Kagami isn't innocent either. She knew the truth for about half of the season and yet she doesn't seem to care about telling Adrien. At the same time, she's fine outing Ladybug's secret identity and fine telling Marinette everything, none of which is done in the name of justice. Kagami does it all for purely selfish reasons. To me, this was as much of a character assassination as the whole Kagami believing Lila thing even though Kagami should know the truth about Lila after the Oni-chan incident (Lila faking the kissing picture and texting it to Adrien's contacts).

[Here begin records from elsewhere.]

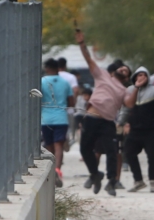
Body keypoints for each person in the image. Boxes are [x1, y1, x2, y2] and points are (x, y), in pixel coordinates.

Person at [75, 29, 130, 196]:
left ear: (127, 78)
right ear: (114, 71)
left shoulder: (125, 91)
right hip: (91, 118)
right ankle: (94, 174)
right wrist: (81, 43)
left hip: (107, 122)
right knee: (85, 149)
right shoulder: (102, 76)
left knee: (112, 151)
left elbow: (130, 104)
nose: (124, 70)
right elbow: (89, 59)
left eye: (127, 71)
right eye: (122, 68)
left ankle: (112, 181)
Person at [123, 67, 154, 193]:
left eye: (144, 75)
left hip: (151, 129)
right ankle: (138, 181)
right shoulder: (130, 90)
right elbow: (126, 108)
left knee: (152, 156)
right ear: (135, 77)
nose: (141, 77)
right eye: (139, 75)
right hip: (134, 129)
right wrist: (122, 123)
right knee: (128, 152)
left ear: (148, 77)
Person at [41, 58, 74, 187]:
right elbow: (72, 102)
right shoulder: (65, 83)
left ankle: (51, 169)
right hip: (61, 118)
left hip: (46, 119)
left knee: (49, 146)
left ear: (49, 68)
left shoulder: (42, 81)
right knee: (59, 145)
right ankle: (58, 170)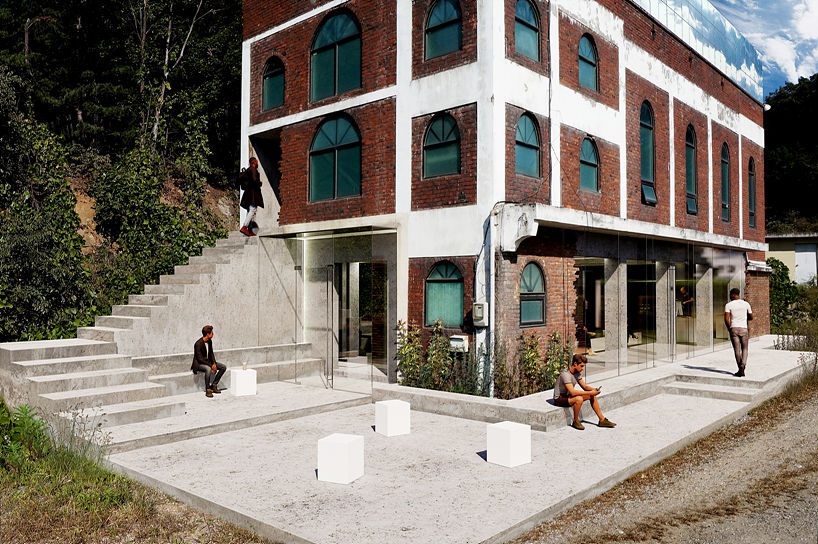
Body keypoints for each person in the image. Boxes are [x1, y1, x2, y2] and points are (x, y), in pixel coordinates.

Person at [553, 354, 616, 430]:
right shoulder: (565, 374)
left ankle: (602, 420)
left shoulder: (576, 373)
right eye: (581, 366)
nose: (582, 368)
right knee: (579, 399)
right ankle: (575, 421)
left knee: (591, 395)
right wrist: (590, 392)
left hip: (568, 396)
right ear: (575, 364)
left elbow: (585, 387)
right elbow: (572, 392)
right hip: (559, 399)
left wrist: (593, 390)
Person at [724, 287, 753, 377]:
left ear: (733, 295)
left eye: (730, 295)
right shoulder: (746, 304)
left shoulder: (728, 305)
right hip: (744, 328)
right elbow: (751, 317)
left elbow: (726, 318)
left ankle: (739, 368)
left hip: (734, 328)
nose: (730, 296)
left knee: (737, 349)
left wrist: (729, 328)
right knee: (745, 348)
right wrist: (745, 318)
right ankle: (743, 365)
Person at [191, 325, 227, 397]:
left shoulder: (209, 341)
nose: (213, 334)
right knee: (208, 369)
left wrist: (214, 363)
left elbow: (211, 353)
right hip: (199, 364)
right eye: (212, 333)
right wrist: (211, 366)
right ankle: (208, 389)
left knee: (223, 367)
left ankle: (214, 385)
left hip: (208, 362)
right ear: (208, 334)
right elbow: (200, 359)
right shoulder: (198, 344)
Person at [239, 157, 263, 236]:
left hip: (247, 195)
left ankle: (249, 230)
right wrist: (260, 182)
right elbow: (255, 181)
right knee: (252, 210)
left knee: (249, 211)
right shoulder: (253, 170)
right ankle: (245, 226)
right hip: (252, 194)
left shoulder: (247, 171)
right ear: (254, 162)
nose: (257, 163)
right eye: (257, 162)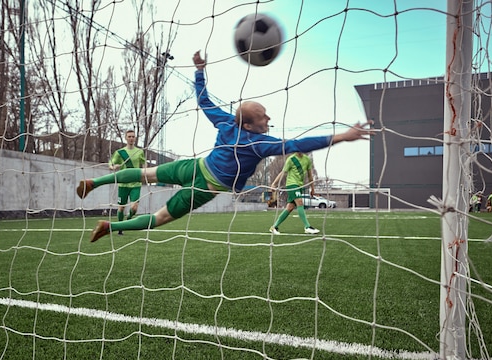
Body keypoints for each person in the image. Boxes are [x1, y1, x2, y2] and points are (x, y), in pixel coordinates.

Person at [77, 51, 374, 242]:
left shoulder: (227, 123)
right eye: (263, 116)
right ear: (249, 124)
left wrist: (199, 71)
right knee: (160, 218)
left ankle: (94, 183)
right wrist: (339, 136)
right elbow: (296, 143)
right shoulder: (258, 143)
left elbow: (204, 101)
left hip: (192, 166)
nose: (268, 118)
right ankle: (109, 227)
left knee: (145, 173)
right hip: (206, 185)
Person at [269, 152, 318, 235]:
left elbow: (310, 176)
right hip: (292, 185)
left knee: (290, 207)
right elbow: (283, 172)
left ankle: (274, 226)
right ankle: (307, 227)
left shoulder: (307, 160)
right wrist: (274, 183)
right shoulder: (291, 159)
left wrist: (312, 188)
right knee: (300, 202)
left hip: (299, 186)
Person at [109, 129, 146, 235]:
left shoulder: (139, 152)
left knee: (134, 208)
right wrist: (113, 167)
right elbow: (110, 164)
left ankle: (129, 218)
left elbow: (144, 164)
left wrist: (146, 174)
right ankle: (120, 228)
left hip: (136, 184)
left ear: (135, 138)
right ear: (126, 138)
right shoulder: (120, 152)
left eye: (133, 136)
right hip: (123, 184)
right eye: (129, 136)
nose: (131, 138)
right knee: (121, 208)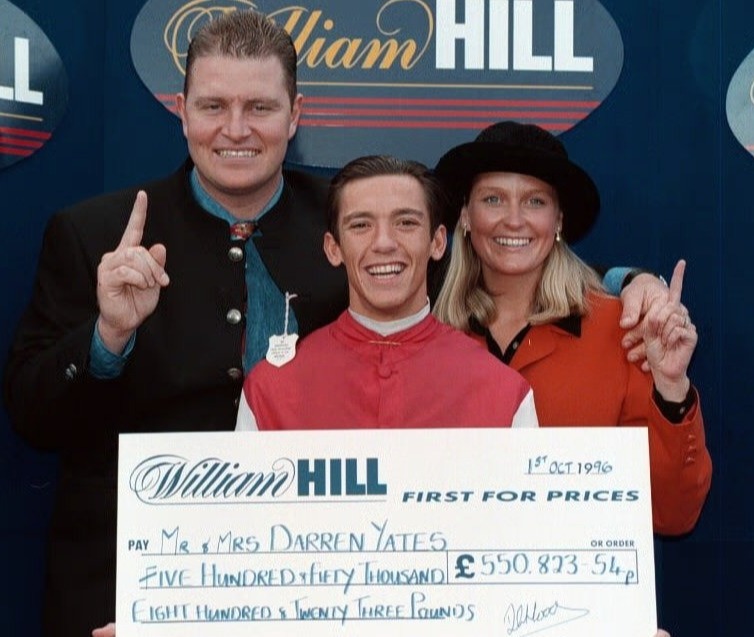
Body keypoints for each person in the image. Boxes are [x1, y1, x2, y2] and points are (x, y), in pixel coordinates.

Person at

Then there's Nathalie. In my opinion, Nathalie's redemption is a joke and one of the key reasons for that is how little she cares about actually saving Adrien. At no point does she tell him the truth even though she knows she's dying. She could have very easily died much sooner than the final, leaving Adrien to obey Gabriel's commands, never knowing that he was being controlled. She doesn't even try to find someone else to guard Adrien's ring. She just maintains the status quo and pretends that everything is fine while occasionally asking Gabriel to pretty please change his mind and think of Adrien? Please?

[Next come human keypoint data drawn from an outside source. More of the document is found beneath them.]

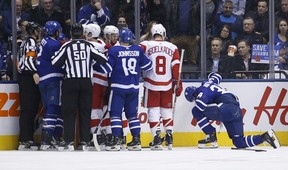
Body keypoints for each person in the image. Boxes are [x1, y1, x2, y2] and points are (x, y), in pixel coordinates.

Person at [184, 72, 281, 149]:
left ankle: (211, 136)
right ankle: (265, 137)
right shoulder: (209, 82)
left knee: (195, 110)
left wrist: (197, 101)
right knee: (239, 142)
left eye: (193, 99)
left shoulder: (201, 92)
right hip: (236, 110)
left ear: (194, 95)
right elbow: (217, 75)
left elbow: (201, 104)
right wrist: (210, 76)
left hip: (226, 108)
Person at [51, 23, 107, 151]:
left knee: (69, 112)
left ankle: (69, 142)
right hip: (86, 82)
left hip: (70, 81)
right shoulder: (89, 45)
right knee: (85, 112)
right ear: (82, 33)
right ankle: (85, 142)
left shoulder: (67, 45)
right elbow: (103, 59)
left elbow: (55, 61)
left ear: (71, 33)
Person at [95, 28, 152, 151]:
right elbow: (148, 65)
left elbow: (107, 69)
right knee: (132, 115)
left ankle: (116, 140)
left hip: (118, 88)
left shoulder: (114, 50)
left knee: (115, 114)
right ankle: (136, 140)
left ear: (120, 38)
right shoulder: (138, 49)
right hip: (133, 88)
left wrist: (95, 64)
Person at [140, 24, 183, 150]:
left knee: (153, 110)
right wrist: (178, 84)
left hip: (151, 82)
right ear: (164, 33)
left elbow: (136, 54)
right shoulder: (173, 47)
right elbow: (176, 67)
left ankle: (156, 138)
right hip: (167, 84)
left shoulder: (145, 45)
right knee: (166, 111)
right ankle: (169, 136)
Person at [37, 21, 64, 150]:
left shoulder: (44, 41)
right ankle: (47, 139)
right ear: (56, 31)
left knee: (51, 108)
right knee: (53, 108)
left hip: (43, 79)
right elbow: (59, 61)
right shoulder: (55, 44)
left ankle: (52, 137)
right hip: (53, 79)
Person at [82, 23, 108, 150]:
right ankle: (102, 133)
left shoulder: (87, 45)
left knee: (94, 109)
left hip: (94, 80)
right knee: (101, 108)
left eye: (86, 32)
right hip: (104, 80)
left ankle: (95, 136)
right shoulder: (102, 44)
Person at [17, 22, 42, 150]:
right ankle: (25, 139)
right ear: (33, 31)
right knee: (29, 109)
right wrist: (34, 73)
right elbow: (28, 60)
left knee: (28, 109)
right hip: (28, 78)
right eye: (37, 29)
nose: (39, 32)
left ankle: (25, 139)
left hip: (24, 77)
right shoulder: (31, 42)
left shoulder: (24, 42)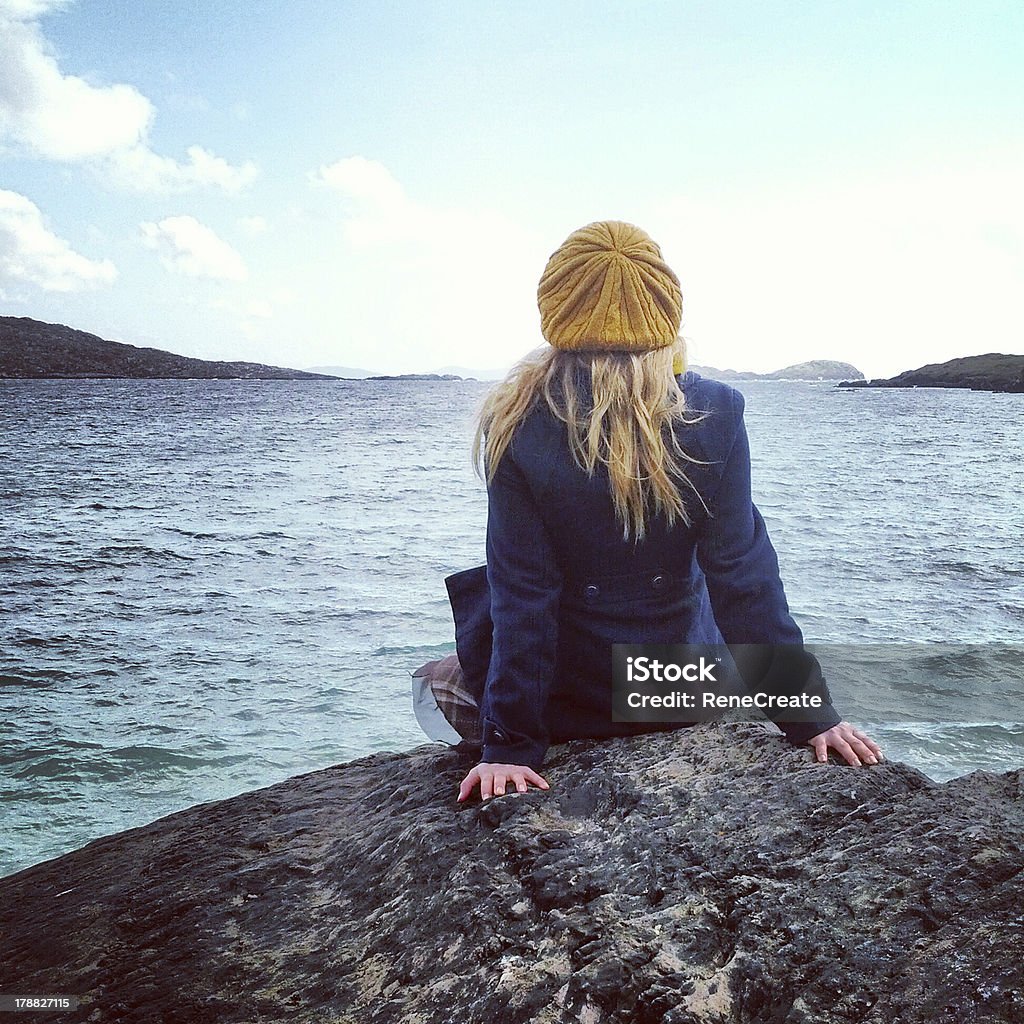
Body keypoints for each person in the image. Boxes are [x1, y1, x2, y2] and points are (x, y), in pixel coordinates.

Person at [429, 220, 884, 803]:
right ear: (664, 313)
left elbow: (523, 596)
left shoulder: (517, 421)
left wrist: (510, 748)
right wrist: (813, 717)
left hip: (576, 694)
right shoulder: (716, 411)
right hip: (679, 687)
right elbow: (744, 580)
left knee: (442, 676)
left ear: (557, 313)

Lady, you literally pinned this man to a table at the start of the season and you are his second in command. You know all his secrets. You have access to everything. You have the power to take him down. You have the power to save Adrien. You are an awful, awful mother figure who put Gabriel's wants above Adrien's needs right up to the very end. Did you even think you had a chance to fire that cross bow or was this just another, "I'm totally helping" feel good moment to assuage your guilty conscious before you died?
And Amelie. Oh, Amelie. If you hate what Colt did to your son, then why are you idly standing by while Gabriel does the same thing to your nephew? You know that Felix has the peacock, so he's safe from being snapped. Why aren't you encouraging him to help Adrien? Or, if you want to keep protecting Felix, then why don't YOU go to Ladybug and Chat Noir and tell them that Gabriel is behind everything? Surely you have to know that Felix isn't safe as long as Gabriel has all those miraculous, right? Gabriel knows that you and your son know everything. A terrorist knows that you're a chink in his armor. Why aren't you terrified by that?

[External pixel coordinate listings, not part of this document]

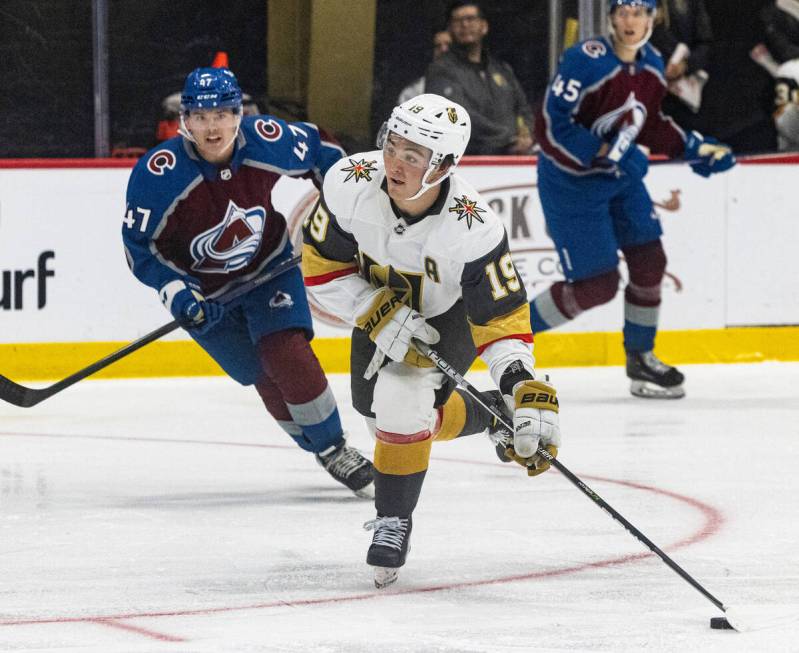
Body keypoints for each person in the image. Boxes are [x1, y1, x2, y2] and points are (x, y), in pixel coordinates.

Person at [301, 93, 561, 588]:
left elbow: (501, 319)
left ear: (442, 166)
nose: (395, 162)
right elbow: (319, 268)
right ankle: (488, 413)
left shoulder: (473, 226)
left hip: (449, 314)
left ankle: (393, 520)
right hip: (379, 307)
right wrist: (369, 308)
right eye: (393, 145)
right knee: (376, 413)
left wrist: (521, 385)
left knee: (401, 401)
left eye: (413, 156)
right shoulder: (348, 182)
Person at [122, 67, 375, 497]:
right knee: (257, 372)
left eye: (221, 114)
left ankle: (334, 448)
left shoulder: (265, 139)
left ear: (239, 113)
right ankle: (319, 444)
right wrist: (177, 291)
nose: (212, 126)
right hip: (204, 295)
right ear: (186, 120)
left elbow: (322, 153)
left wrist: (343, 210)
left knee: (285, 351)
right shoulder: (159, 174)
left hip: (268, 269)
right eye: (200, 116)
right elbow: (138, 247)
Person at [528, 0, 736, 399]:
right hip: (572, 184)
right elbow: (550, 126)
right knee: (597, 285)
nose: (630, 21)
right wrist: (607, 152)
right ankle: (501, 333)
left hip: (619, 179)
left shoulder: (654, 65)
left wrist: (693, 147)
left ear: (653, 18)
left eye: (639, 12)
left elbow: (649, 123)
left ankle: (640, 358)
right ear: (611, 19)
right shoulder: (584, 61)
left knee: (649, 261)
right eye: (622, 12)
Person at [424, 1, 534, 155]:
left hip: (512, 162)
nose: (465, 24)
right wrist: (508, 140)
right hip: (467, 163)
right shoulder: (441, 69)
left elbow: (523, 109)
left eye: (471, 18)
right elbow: (457, 116)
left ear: (484, 26)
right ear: (450, 29)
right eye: (458, 21)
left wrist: (526, 136)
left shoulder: (501, 69)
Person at [650, 0, 714, 128]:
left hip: (681, 97)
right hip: (646, 92)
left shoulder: (692, 3)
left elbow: (706, 44)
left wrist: (685, 65)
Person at [397, 30, 452, 105]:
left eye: (448, 44)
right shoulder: (416, 89)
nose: (443, 49)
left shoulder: (470, 81)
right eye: (438, 46)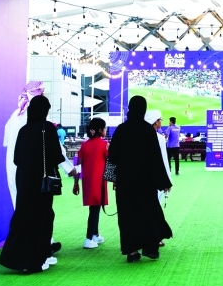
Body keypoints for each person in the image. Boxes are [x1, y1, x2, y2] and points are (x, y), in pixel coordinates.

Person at [0, 95, 64, 274]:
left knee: (23, 216)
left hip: (24, 180)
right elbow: (56, 156)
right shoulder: (47, 128)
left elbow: (16, 158)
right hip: (42, 183)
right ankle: (38, 258)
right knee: (42, 218)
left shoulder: (23, 130)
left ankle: (16, 258)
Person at [108, 95, 173, 262]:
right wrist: (164, 182)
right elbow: (156, 159)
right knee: (148, 213)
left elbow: (112, 155)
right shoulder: (147, 131)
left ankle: (131, 251)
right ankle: (150, 248)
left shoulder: (122, 129)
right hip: (146, 182)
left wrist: (113, 178)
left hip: (125, 181)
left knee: (127, 215)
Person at [73, 118, 109, 248]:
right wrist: (115, 180)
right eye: (104, 128)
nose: (105, 130)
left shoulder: (84, 145)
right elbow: (110, 162)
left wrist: (76, 183)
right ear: (100, 130)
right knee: (95, 209)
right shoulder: (104, 144)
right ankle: (88, 238)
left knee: (94, 207)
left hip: (87, 182)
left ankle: (95, 234)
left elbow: (78, 166)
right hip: (99, 182)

In summary: yeah, Marinette should tell Adrien. It's totally fair to be mad at her. But dear God, she should never have been put in a position where she needed to tell him because one of these four should have done it long before the end of season five! The fact that Marinette was put in this position in the first place is terrible, nonsensical, illogical writing. So go ahead and be mad at Marinette, but you sure as shit better be just as mad at the people who knew everything and did nothing, leaving a teenage girl to face it all alone while bearing the safety of the world on her shoulders.